В дополнение: любопытно, что теперь поэты все больше клонятся к тому, чтобы превратиться в ангелов, — за счет человеческого . Им душен воздух земли, и поднять весь человеческий груз им, очевидно, не по силам. Они и сбрасывают его, после чего без труда достигают «чистейших сфер». Но по старинному, глубокомысленному преданию человек больше ангела. «Гете был пошляк», – обмолвился в запальчивости и раздражении один из ангелических русских писателей, — верно, по ощущению , но с ужасающим кощунством, в порядке истинной иерархии ценностей.
* * *(IV)
«Конец литературы». Книги, конечно, не перестанут никогда выходить. Их всегда будут читать, будут разбирать, «критиковать». Но литература может кончиться в сознании отдельного человека . Дело в том, что по самой природе своей литература есть вещь предварительная, вещь, которую можно исчерпать. И стоит только писателю «возжаждать вещей последних», как литература (своя, личная) начнет разрываться, таять, испепеляться, истончаться, и превратится в ничто. Еще: ее может убить ирония. Но вернее всего убьет ее ощущение никчемности. Будто снимаешь листик за листиком: это не важно и то не важно (или нелепо, — в случае иронии), это — пустяки, и то — всего лишь мишура, листик за листиком, безжалостно, в предчувствии самого верного, самого нужного, а его нет. Одни только листья, будто кочан капусты. Стоит только пожелать простоты, — простота разъест душу, серной кислотой, капля за каплей. Простота же есть понятие отрицательное, глубоко-мефистофелевское и по-мефистофельски неотразимое. Как не хотеть простоты и как достичь ее, не уничтожившись в тот же момент ! Все не просто.

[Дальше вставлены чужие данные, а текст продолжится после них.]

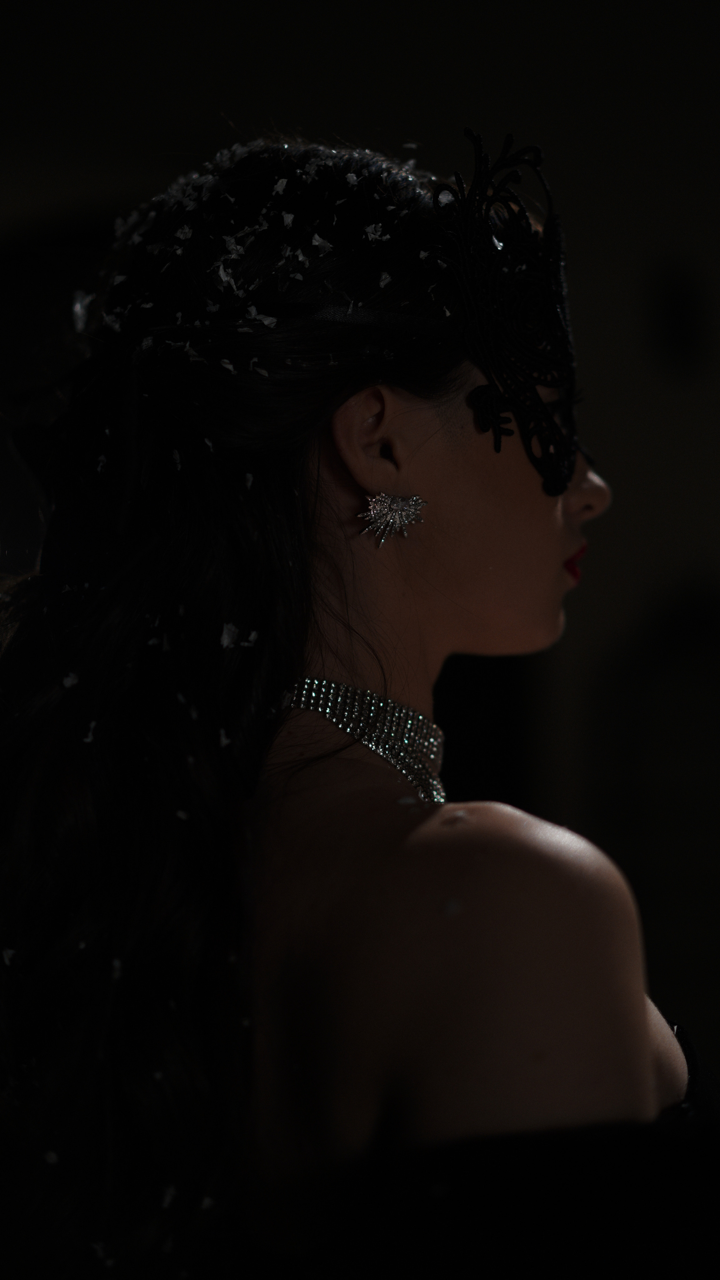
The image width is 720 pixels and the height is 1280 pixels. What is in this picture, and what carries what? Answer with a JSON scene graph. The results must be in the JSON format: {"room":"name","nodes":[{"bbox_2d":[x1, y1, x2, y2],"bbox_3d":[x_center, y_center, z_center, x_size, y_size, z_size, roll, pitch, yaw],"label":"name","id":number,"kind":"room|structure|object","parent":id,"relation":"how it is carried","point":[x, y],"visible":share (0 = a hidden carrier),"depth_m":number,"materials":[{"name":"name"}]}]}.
{"room":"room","nodes":[
{"label":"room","id":0,"kind":"room"},
{"bbox_2d":[0,0,719,1078],"bbox_3d":[-0.030,-0.320,9.464,7.726,4.545,0.250,0,-3,-3],"label":"wall","id":1,"kind":"structure","parent":0,"point":[590,359],"depth_m":9.41,"materials":[{"name":"paint"}]},
{"bbox_2d":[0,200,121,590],"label":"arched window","id":2,"kind":"object","parent":1,"relation":"in","point":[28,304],"visible":0.28,"depth_m":6.75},
{"bbox_2d":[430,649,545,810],"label":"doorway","id":3,"kind":"object","parent":1,"relation":"in","point":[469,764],"visible":0.18,"depth_m":7.28,"materials":[{"name":"black"}]},
{"bbox_2d":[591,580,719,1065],"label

Простота же есть ноль, небытие. «Я — воображаемый, — еще могу написать то, что все вы пишете, но уже я не хочу этого писать. И пусть не говорят мне о бессилии: отказываюсь умышленно, намеренно ; сознательно выбираю молчание».

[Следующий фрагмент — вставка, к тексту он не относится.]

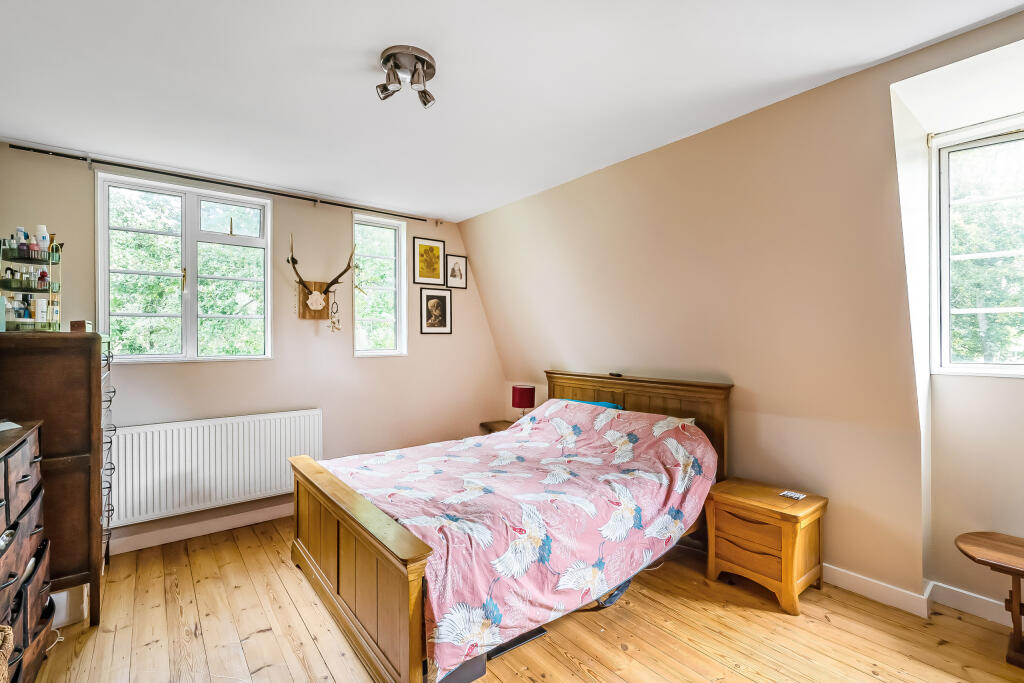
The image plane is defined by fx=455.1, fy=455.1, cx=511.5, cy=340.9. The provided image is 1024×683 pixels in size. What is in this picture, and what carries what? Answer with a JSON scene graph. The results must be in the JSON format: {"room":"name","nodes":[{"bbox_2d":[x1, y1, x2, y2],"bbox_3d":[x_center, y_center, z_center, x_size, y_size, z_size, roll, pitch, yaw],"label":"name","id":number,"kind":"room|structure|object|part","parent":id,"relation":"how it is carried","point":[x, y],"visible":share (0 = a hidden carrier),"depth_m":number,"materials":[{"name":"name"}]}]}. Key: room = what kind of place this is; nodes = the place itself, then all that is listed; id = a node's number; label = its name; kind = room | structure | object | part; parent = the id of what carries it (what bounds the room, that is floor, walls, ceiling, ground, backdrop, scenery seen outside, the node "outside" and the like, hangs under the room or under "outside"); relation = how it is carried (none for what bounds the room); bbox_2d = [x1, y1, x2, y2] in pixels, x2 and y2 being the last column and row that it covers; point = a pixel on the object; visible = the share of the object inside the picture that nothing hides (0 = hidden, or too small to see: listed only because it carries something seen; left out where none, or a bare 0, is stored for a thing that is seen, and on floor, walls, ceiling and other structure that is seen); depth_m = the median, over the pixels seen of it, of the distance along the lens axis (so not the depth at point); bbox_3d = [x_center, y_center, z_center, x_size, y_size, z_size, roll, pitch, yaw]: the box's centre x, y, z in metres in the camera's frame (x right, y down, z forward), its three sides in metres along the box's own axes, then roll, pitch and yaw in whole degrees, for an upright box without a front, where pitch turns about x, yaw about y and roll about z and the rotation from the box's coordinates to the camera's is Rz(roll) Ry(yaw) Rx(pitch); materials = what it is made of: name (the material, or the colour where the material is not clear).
{"room":"bedroom","nodes":[
{"label":"bedroom","id":0,"kind":"room"},
{"bbox_2d":[0,139,498,560],"bbox_3d":[-1.676,0.074,3.816,3.973,2.619,0.177,0,0,-38],"label":"back wall","id":1,"kind":"structure","parent":0,"point":[375,367],"depth_m":3.63,"materials":[{"name":"paint"}]},
{"bbox_2d":[50,583,89,627],"bbox_3d":[-2.285,1.267,2.261,0.301,0.194,0.303,0,0,-38],"label":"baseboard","id":2,"kind":"object","parent":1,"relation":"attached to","point":[85,602],"visible":0.4,"depth_m":2.19,"materials":[{"name":"white"}]},
{"bbox_2d":[96,170,272,362],"bbox_3d":[-2.313,-0.460,3.297,1.034,1.282,0.134,0,0,-38],"label":"window","id":3,"kind":"structure","parent":1,"relation":"in","point":[193,341],"depth_m":3.27,"materials":[{"name":"white glass"}]},
{"bbox_2d":[106,502,292,554],"bbox_3d":[-1.722,1.322,3.613,3.548,0.102,0.018,0,0,-38],"label":"baseboard","id":4,"kind":"structure","parent":1,"relation":"attached to","point":[243,524],"depth_m":3.20,"materials":[{"name":"white paint"}]},
{"bbox_2d":[106,408,322,527],"bbox_3d":[-2.082,0.877,3.286,1.350,0.595,0.085,0,0,-38],"label":"radiator","id":5,"kind":"object","parent":1,"relation":"attached to","point":[263,421],"visible":0.95,"depth_m":3.18,"materials":[{"name":"white metal"}]},
{"bbox_2d":[4,143,428,222],"bbox_3d":[-1.860,-1.122,3.442,2.658,0.061,0.108,0,0,-38],"label":"curtain rod","id":6,"kind":"object","parent":1,"relation":"attached to","point":[411,218],"visible":0.98,"depth_m":3.14,"materials":[{"name":"black metal"}]},
{"bbox_2d":[288,235,354,322],"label":"mounted antlers","id":7,"kind":"object","parent":1,"relation":"attached to","point":[303,315],"visible":0.99,"depth_m":3.66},
{"bbox_2d":[329,293,341,332],"bbox_3d":[-1.480,-0.225,3.808,0.096,0.313,0.051,0,0,-38],"label":"hanging ornament","id":8,"kind":"object","parent":7,"relation":"hanging from","point":[333,323],"visible":0.96,"depth_m":3.80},
{"bbox_2d":[352,211,407,358],"bbox_3d":[-1.217,-0.467,4.150,0.500,1.310,0.136,0,0,-38],"label":"window","id":9,"kind":"structure","parent":1,"relation":"in","point":[371,224],"depth_m":4.19,"materials":[{"name":"white glass"}]},
{"bbox_2d":[413,237,445,285],"bbox_3d":[-0.783,-0.755,4.353,0.306,0.427,0.019,0,0,-38],"label":"framed picture","id":10,"kind":"object","parent":1,"relation":"attached to","point":[437,267],"visible":0.98,"depth_m":4.35},
{"bbox_2d":[419,288,452,333],"bbox_3d":[-0.730,-0.286,4.383,0.314,0.426,0.023,0,0,-38],"label":"framed picture","id":11,"kind":"object","parent":1,"relation":"attached to","point":[443,297],"visible":0.97,"depth_m":4.38,"materials":[{"name":"black"}]},
{"bbox_2d":[445,254,467,288],"bbox_3d":[-0.551,-0.693,4.545,0.234,0.328,0.018,0,0,-38],"label":"framed picture","id":12,"kind":"object","parent":1,"relation":"attached to","point":[451,273],"visible":0.99,"depth_m":4.54},
{"bbox_2d":[0,0,1023,221],"bbox_3d":[-0.247,-1.264,1.825,3.612,0.117,5.078,0,0,-38],"label":"ceiling","id":13,"kind":"structure","parent":0,"point":[373,42],"depth_m":2.09,"materials":[{"name":"white paint"}]},
{"bbox_2d":[376,44,436,107],"bbox_3d":[-0.459,-1.147,2.005,0.256,0.162,0.256,0,0,-38],"label":"ceiling light","id":14,"kind":"object","parent":13,"relation":"attached to","point":[425,102],"visible":0.99,"depth_m":1.97,"materials":[{"name":"silver metal"}]},
{"bbox_2d":[20,515,1023,682],"bbox_3d":[0.022,1.403,1.739,4.021,0.104,5.127,0,0,-38],"label":"wooden floor","id":15,"kind":"structure","parent":0,"point":[265,640],"depth_m":2.09,"materials":[{"name":"brown wood"}]},
{"bbox_2d":[0,624,13,682],"bbox_3d":[-1.586,1.042,1.157,0.404,0.424,0.417,0,0,-38],"label":"wicker basket","id":16,"kind":"object","parent":15,"relation":"on","point":[9,632],"visible":1,"depth_m":1.31,"materials":[{"name":"wicker"}]},
{"bbox_2d":[0,420,52,682],"bbox_3d":[-1.930,0.868,1.523,0.463,1.021,0.958,0,0,-38],"label":"chest of drawers","id":17,"kind":"object","parent":15,"relation":"on","point":[35,500],"visible":1,"depth_m":1.70,"materials":[{"name":"brown wood"}]},
{"bbox_2d":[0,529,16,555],"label":"cloth","id":18,"kind":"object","parent":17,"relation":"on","point":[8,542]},
{"bbox_2d":[0,420,20,431],"bbox_3d":[-2.078,0.339,1.774,0.186,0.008,0.189,0,0,-38],"label":"paper","id":19,"kind":"object","parent":17,"relation":"on","point":[13,427],"visible":0.99,"depth_m":1.83,"materials":[{"name":"white paper"}]},
{"bbox_2d":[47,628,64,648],"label":"cable","id":20,"kind":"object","parent":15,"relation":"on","point":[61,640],"visible":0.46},
{"bbox_2d":[0,332,114,628],"bbox_3d":[-2.425,0.673,2.395,0.486,1.397,0.824,0,0,-38],"label":"tall dresser","id":21,"kind":"object","parent":15,"relation":"on","point":[93,550],"visible":0.81,"depth_m":2.18,"materials":[{"name":"brown wood"}]},
{"bbox_2d":[0,235,61,330],"bbox_3d":[-2.468,-0.298,2.315,0.272,0.474,0.298,0,0,-38],"label":"organizer","id":22,"kind":"object","parent":21,"relation":"on","point":[35,291],"visible":0.84,"depth_m":2.29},
{"bbox_2d":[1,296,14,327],"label":"bottle","id":23,"kind":"object","parent":22,"relation":"in","point":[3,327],"visible":0.82,"depth_m":2.32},
{"bbox_2d":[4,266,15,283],"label":"perfume bottle","id":24,"kind":"object","parent":22,"relation":"in","point":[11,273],"visible":0.72,"depth_m":2.32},
{"bbox_2d":[14,226,26,254],"bbox_3d":[-2.525,-0.497,2.337,0.045,0.156,0.043,0,0,17],"label":"bottle","id":25,"kind":"object","parent":22,"relation":"in","point":[19,229],"visible":0.71,"depth_m":2.33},
{"bbox_2d":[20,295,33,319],"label":"bottle","id":26,"kind":"object","parent":22,"relation":"in","point":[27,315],"visible":0.76,"depth_m":2.32,"materials":[{"name":"glass"}]},
{"bbox_2d":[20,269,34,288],"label":"bottle","id":27,"kind":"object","parent":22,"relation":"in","point":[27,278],"visible":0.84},
{"bbox_2d":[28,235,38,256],"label":"toiletry bottle","id":28,"kind":"object","parent":22,"relation":"in","point":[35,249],"visible":0.75,"depth_m":2.31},
{"bbox_2d":[33,295,47,322],"bbox_3d":[-2.412,-0.152,2.333,0.049,0.131,0.042,0,0,-38],"label":"bottle","id":29,"kind":"object","parent":22,"relation":"in","point":[43,303],"visible":0.92,"depth_m":2.32,"materials":[{"name":"white"}]},
{"bbox_2d":[35,225,49,255],"bbox_3d":[-2.470,-0.511,2.392,0.049,0.179,0.054,0,0,37],"label":"bottle","id":30,"kind":"object","parent":22,"relation":"in","point":[41,227],"visible":0.67,"depth_m":2.38,"materials":[{"name":"white plastic"}]},
{"bbox_2d":[37,269,48,288],"bbox_3d":[-2.461,-0.321,2.388,0.042,0.098,0.038,0,0,-38],"label":"perfume bottle","id":31,"kind":"object","parent":22,"relation":"in","point":[43,275],"visible":0.74,"depth_m":2.38,"materials":[{"name":"red glass"}]},
{"bbox_2d":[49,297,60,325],"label":"bottle","id":32,"kind":"object","parent":22,"relation":"in","point":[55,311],"visible":0.81,"depth_m":2.40,"materials":[{"name":"white"}]},
{"bbox_2d":[69,320,91,332],"bbox_3d":[-2.199,-0.074,2.331,0.080,0.060,0.115,0,0,-38],"label":"small box","id":33,"kind":"object","parent":21,"relation":"on","point":[73,325],"visible":0.94,"depth_m":2.29,"materials":[{"name":"brown wood"}]},
{"bbox_3d":[-2.151,0.610,2.430,0.083,1.085,0.332,0,0,-38],"label":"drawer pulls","id":34,"kind":"part","parent":21,"relation":"part of","materials":[{"name":"black metal"}]},
{"bbox_2d":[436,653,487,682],"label":"storage box","id":35,"kind":"object","parent":15,"relation":"on","point":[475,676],"visible":0.21,"depth_m":1.76,"materials":[{"name":"grey"}]},
{"bbox_2d":[479,419,514,434],"bbox_3d":[-0.012,1.075,4.435,0.441,0.516,0.517,0,0,-38],"label":"nightstand","id":36,"kind":"object","parent":15,"relation":"on","point":[491,431],"visible":0.12,"depth_m":4.46,"materials":[{"name":"brown wood"}]},
{"bbox_2d":[512,385,535,417],"bbox_3d":[0.107,0.608,4.245,0.196,0.371,0.199,0,0,-38],"label":"table lamp","id":37,"kind":"object","parent":36,"relation":"on","point":[522,389],"visible":0.86,"depth_m":4.17,"materials":[{"name":"red fabric"}]},
{"bbox_2d":[288,370,731,682],"bbox_3d":[0.055,0.792,2.729,2.230,1.107,1.638,0,0,-38],"label":"bed","id":38,"kind":"object","parent":15,"relation":"on","point":[333,546],"visible":0.85,"depth_m":2.15,"materials":[{"name":"brown wood"}]},
{"bbox_3d":[-0.812,1.060,2.282,0.163,0.708,1.568,0,0,-38],"label":"footboard","id":39,"kind":"part","parent":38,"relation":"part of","materials":[{"name":"brown wood"}]},
{"bbox_2d":[328,398,716,677],"bbox_3d":[0.049,0.842,2.706,1.853,0.684,1.456,0,0,-38],"label":"duvet","id":40,"kind":"object","parent":38,"relation":"on","point":[600,417],"visible":0.74,"depth_m":2.21,"materials":[{"name":"fabric"}]},
{"bbox_2d":[556,397,622,409],"bbox_3d":[0.571,0.551,3.489,0.319,0.195,0.562,0,0,-38],"label":"pillow","id":41,"kind":"object","parent":38,"relation":"on","point":[604,403],"visible":0.13,"depth_m":3.46,"materials":[{"name":"fabric"}]},
{"bbox_2d":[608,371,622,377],"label":"remote control","id":42,"kind":"object","parent":38,"relation":"on","point":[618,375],"visible":0.98,"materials":[{"name":"black plastic"}]},
{"bbox_3d":[0.866,0.814,3.636,0.231,1.131,1.478,0,0,-38],"label":"headboard","id":43,"kind":"part","parent":38,"relation":"part of","materials":[{"name":"brown wood"}]},
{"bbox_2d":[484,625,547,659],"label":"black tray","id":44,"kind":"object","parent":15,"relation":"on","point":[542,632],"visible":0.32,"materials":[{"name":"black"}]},
{"bbox_2d":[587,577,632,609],"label":"bag","id":45,"kind":"object","parent":15,"relation":"on","point":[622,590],"visible":0.16,"depth_m":2.34,"materials":[{"name":"blue"}]},
{"bbox_2d":[702,477,827,614],"bbox_3d":[1.378,1.088,2.497,0.400,0.499,0.497,0,0,-38],"label":"nightstand","id":46,"kind":"object","parent":15,"relation":"on","point":[802,532],"visible":0.97,"depth_m":2.38,"materials":[{"name":"brown wood"}]},
{"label":"drawer","id":47,"kind":"part","parent":46,"relation":"part of","materials":[{"name":"brown wood"}]},
{"bbox_2d":[779,490,805,499],"bbox_3d":[1.510,0.828,2.449,0.084,0.014,0.100,0,0,-38],"label":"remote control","id":48,"kind":"object","parent":46,"relation":"on","point":[792,494],"visible":0.99,"depth_m":2.44,"materials":[{"name":"white plastic"}]},
{"bbox_2d":[954,531,1023,668],"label":"side table","id":49,"kind":"object","parent":15,"relation":"on","point":[1018,574],"visible":1,"depth_m":1.92,"materials":[{"name":"brown wood"}]},
{"bbox_2d":[466,10,1023,621],"bbox_3d":[1.386,0.013,2.753,0.309,2.652,5.129,0,0,-38],"label":"right wall","id":50,"kind":"structure","parent":0,"point":[471,222],"depth_m":2.47,"materials":[{"name":"beige paint"}]},
{"bbox_2d":[822,565,1020,629],"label":"baseboard","id":51,"kind":"structure","parent":50,"relation":"attached to","point":[854,574],"depth_m":2.27,"materials":[{"name":"white paint"}]},
{"bbox_2d":[931,115,1023,376],"bbox_3d":[2.541,-0.409,1.949,0.141,1.272,1.116,0,0,-38],"label":"right window","id":52,"kind":"structure","parent":50,"relation":"in","point":[1020,136],"depth_m":2.27,"materials":[{"name":"white glass"}]}
]}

Есть еще объяснение, более наглядное. Литература принуждена выбирать случайную тему и случайные образы, живого человека из миллионов, не схему, а личность. Если же я случайного (т. е. игры) избегаю, то литература гибнет. Представьте себе окружность с радиусами. Литература — на концах радиусов, где поле обширное и необозримое, где тысячи случаев, тем, настроений, тонов, ритмов, сюжетов. Удача выбора, оправданность его во всей этой сложности и есть свойство таланта, и чем безграничнее материал выбора, т. е. чем дальше скольжение по радиусам — тем больше радости в творчестве, свободы в игре. Но бывает желание в душе человека : спуститься к центру («Не хочу пустяков — хочу единственно-нужного»). И мало-помалу поле суживается, радиусы стягиваются, выбор уменьшается, все удаленное от центра кажется в переносном смысле поверхностным, все одно за другим отбрасывается. Человек ищет «настоящих слов», простоты и правды , ненавидя всякие обольщения и отказываясь неумолимо-логическими в своей последовательности отказами. Наконец, он у центра. Но центр есть точка, т. е. отрицание пространства, и в нем можно только задохнуться, умолкнуть. Настоящих слов в языке нет, а передумывать поздно, да и невозможно.
В Пушкине и Толстом многое становится понятным так. Пушкинский «конец» яснее, и отчетливее замкнут он в области литературы . Пушкин иссякал в тридцатых годах, и не только Бенкендорф с Натальей Николаевной тут повинны. Пушкина точил червь простоты. Не талант его ослабел , — нет. Но, по-видимому, не хотелось ему того, чем этот талант удовлетворялся раньше, мутило от неги и звуков сладких, претил блеск. Что было бы дальше, если бы Пушкин жил, — кто знает? — но пути его не видно, пути его нет (в противоположность Лермонтову). «Полтава» еще струится, играет, «блистает всеми красками». Но в «Медном всаднике» нет уже внутренней уверенности. Рука опытнее, чем когда бы то ни было, но ум и душа сомневаются, и все чуть-чуть, чуть-чуть, чуть-чуть отдает будущим Брюсовым. А в последних стихах нет даже и попытки что-либо от себя и других скрыть. Оставалась проза. Но кто с таким даром уже соскользнул с одной ступеньки на другую , докатился бы и до конца: это – к великой чести Пушкина, как и всех, кому хоть вдалеке мерещится «непоправимо-белая страница», после которой еще можно жить, но уже нельзя писать.